* _DATA TO PROCESS_
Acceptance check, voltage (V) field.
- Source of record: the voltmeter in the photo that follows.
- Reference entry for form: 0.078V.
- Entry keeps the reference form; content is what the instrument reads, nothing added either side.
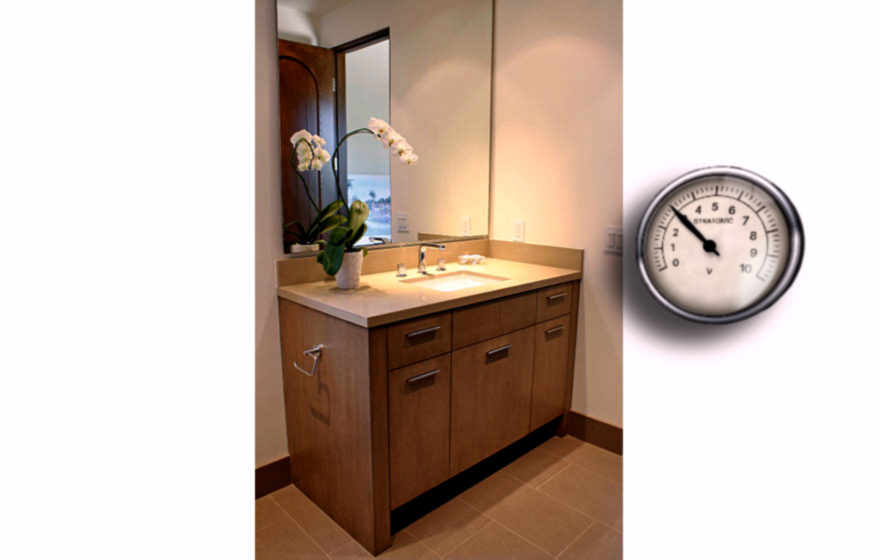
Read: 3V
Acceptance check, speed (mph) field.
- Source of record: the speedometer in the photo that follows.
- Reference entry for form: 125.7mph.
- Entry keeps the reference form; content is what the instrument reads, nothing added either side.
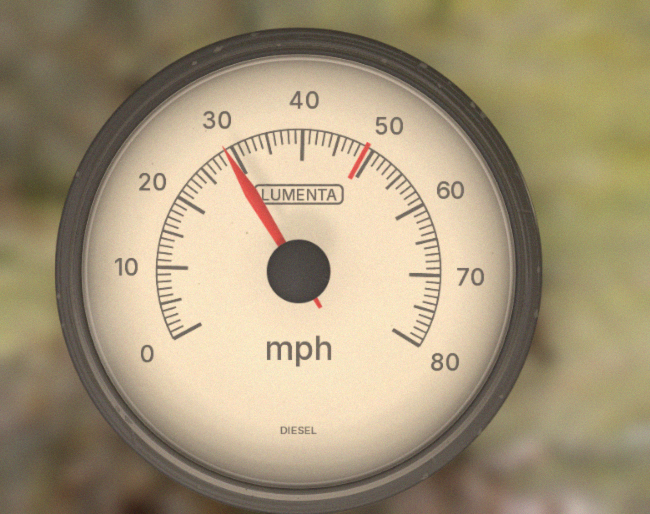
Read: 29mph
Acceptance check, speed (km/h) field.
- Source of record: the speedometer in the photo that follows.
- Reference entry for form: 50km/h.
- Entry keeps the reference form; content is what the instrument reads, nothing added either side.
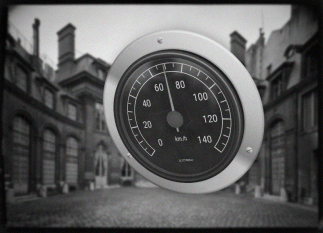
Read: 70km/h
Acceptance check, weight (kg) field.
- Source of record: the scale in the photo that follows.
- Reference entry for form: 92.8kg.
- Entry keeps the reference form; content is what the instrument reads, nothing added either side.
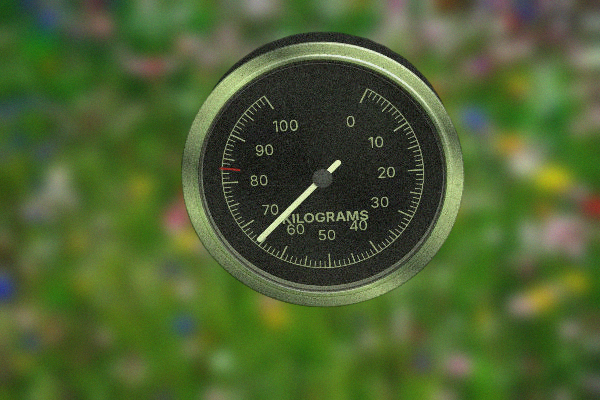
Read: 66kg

* _TASK_
Output all the rows above again word for word, leaving out the pictures.

* _PROBLEM SOLUTION_
Acceptance check, voltage (V) field.
- Source of record: the voltmeter in the photo that follows.
- Reference entry for form: 0.078V.
- Entry keeps the reference form; content is what the instrument reads, nothing added either side.
Read: 3V
Acceptance check, speed (mph) field.
- Source of record: the speedometer in the photo that follows.
- Reference entry for form: 125.7mph.
- Entry keeps the reference form; content is what the instrument reads, nothing added either side.
Read: 29mph
Acceptance check, speed (km/h) field.
- Source of record: the speedometer in the photo that follows.
- Reference entry for form: 50km/h.
- Entry keeps the reference form; content is what the instrument reads, nothing added either side.
Read: 70km/h
Acceptance check, weight (kg) field.
- Source of record: the scale in the photo that follows.
- Reference entry for form: 92.8kg.
- Entry keeps the reference form; content is what the instrument reads, nothing added either side.
Read: 66kg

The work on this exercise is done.